Need water? Look for cattails. A sure sign of H2O, these bushy-topped marsh lovers do a lot more than just look cool – they’re actually a versatile and nutritious wild edible!
See if you can recognize them in the picture. Luckily, they’re pretty easy to identify by their tall, sword shaped green leaves and center stalk topped by a cigar shaped, furry looking seed head. In the wintertime, the seed head turns white and dies, but will frequently remain on the plant until spring along with the stalks, making them identifiable in even the darkest days of winter.
Nearly every part of the plant is useful. In the spring, pick the young shoots (which will eventually grow to form the center stalk), peel off the outer layers and eat raw, in salads, or cooked in stir-frys. The sticky jelly that comes off while peeling can be used to thicken soups, and was also used by Native Americans to soothe burns and wounds.
In early summer, the green flower head can be cooked and eaten similar to corn on the cob. Later on, the pollen from the male flowers can be used as flour or eaten raw, used as a spice would be. The Wild Man Steve Brill, my favorite scavenger, lists three great cattail recipes on his website – cattail fried rice, pasta with cattail, and raw cattail soup. (Be sure to also check out his tours featuring local wild edibles if you happen to be in the New York area) In the winter, the rhizomes, or roots, can be dug up and eaten by either boiling, or drying and grinding into flour. They can also be mashed in water. Let the mix sit for a few hours, drain off the water and the remaining starch can be used as a thickener for soups.

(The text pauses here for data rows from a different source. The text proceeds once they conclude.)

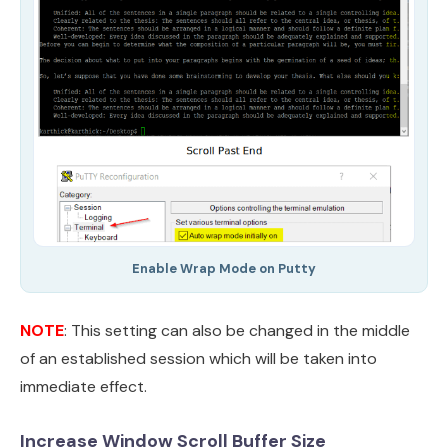
Enable Wrap Mode on Putty
NOTE
: This setting can also be changed in the middle
of an established session which will be taken into
immediate effect.
Increase Window Scroll Buffer Size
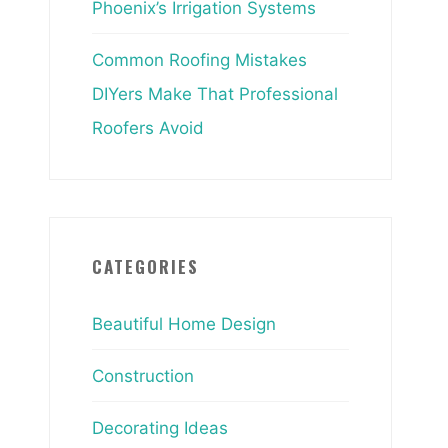
Phoenix’s Irrigation Systems
Common Roofing Mistakes
DIYers Make That Professional
Roofers Avoid
CATEGORIES
Beautiful Home Design
Construction
Decorating Ideas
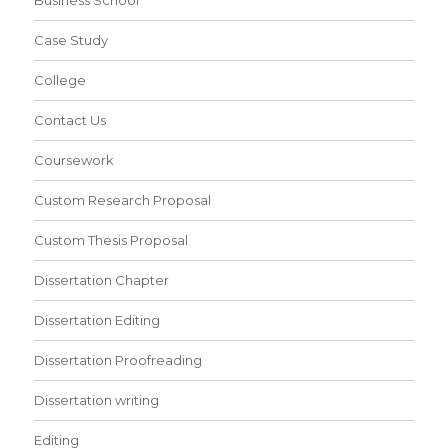
Business School
Case Study
College
Contact Us
Coursework
Custom Research Proposal
Custom Thesis Proposal
Dissertation Chapter
Dissertation Editing
Dissertation Proofreading
Dissertation writing
Editing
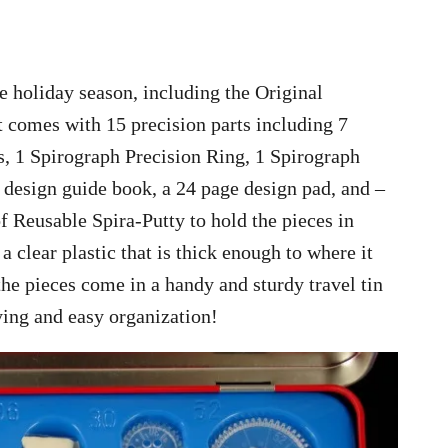
he holiday season, including the Original
t comes with 15 precision parts including 7
, 1 Spirograph Precision Ring, 1 Spirograph
 design guide book, a 24 page design pad, and –
f Reusable Spira-Putty to hold the pieces in
 clear plastic that is thick enough to where it
 the pieces come in a handy and sturdy travel tin
rying and easy organization!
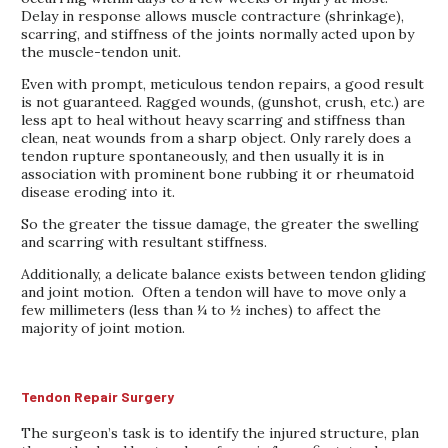
Delay in response allows muscle contracture (shrinkage),
scarring, and stiffness of the joints normally acted upon by
the muscle-tendon unit.
Even with prompt, meticulous tendon repairs, a good result
is not guaranteed. Ragged wounds, (gunshot, crush, etc.) are
less apt to heal without heavy scarring and stiffness than
clean, neat wounds from a sharp object. Only rarely does a
tendon rupture spontaneously, and then usually it is in
association with prominent bone rubbing it or rheumatoid
disease eroding into it.
So the greater the tissue damage, the greater the swelling
and scarring with resultant stiffness.
Additionally, a delicate balance exists between tendon gliding
and joint motion. Often a tendon will have to move only a
few millimeters (less than ¼ to ½ inches) to affect the
majority of joint motion.
Tendon Repair Surgery
The surgeon’s task is to identify the injured structure, plan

The dried outer leaves can be used for weaving projects, and the cattail was hugely popular with Native Americans for this purpose. The “fur” from the top of the plant is frequently used to help start campfires, as it is highly flammable. in addition, Native Americans burned cattails for their insect repelling properties.
Not only do cattails have nearly infinite uses, but they’re good for you, too! Low in saturated fat, sugar and sodium, they provide Iron, Phosphorous, Fiber, Vitamins K and B6, Calcium, Magnesium, Potassium and Manganese, and also contain anti-inflammatory properties.
If you see any around, try them in your next meal! Not only do they taste good and are good for you, but if found in the wild, they’re free! (And what’s better than free???) Just a couple disclaimers, though, before you go traipsing through wild marshland:
Stay away from cattails in marshes close to highways and farms, as the marshland they grow in may be polluted with runoff.
Stay away from the wild iris, which looks similar, but has a blue-purple flower, and no furry cattail top to the plant – its poisonous!
Be aware of your surroundings. Cattails usually grow in shallow water, but be careful not to venture too far into any marshlands, as the depth may unexpectedly increase.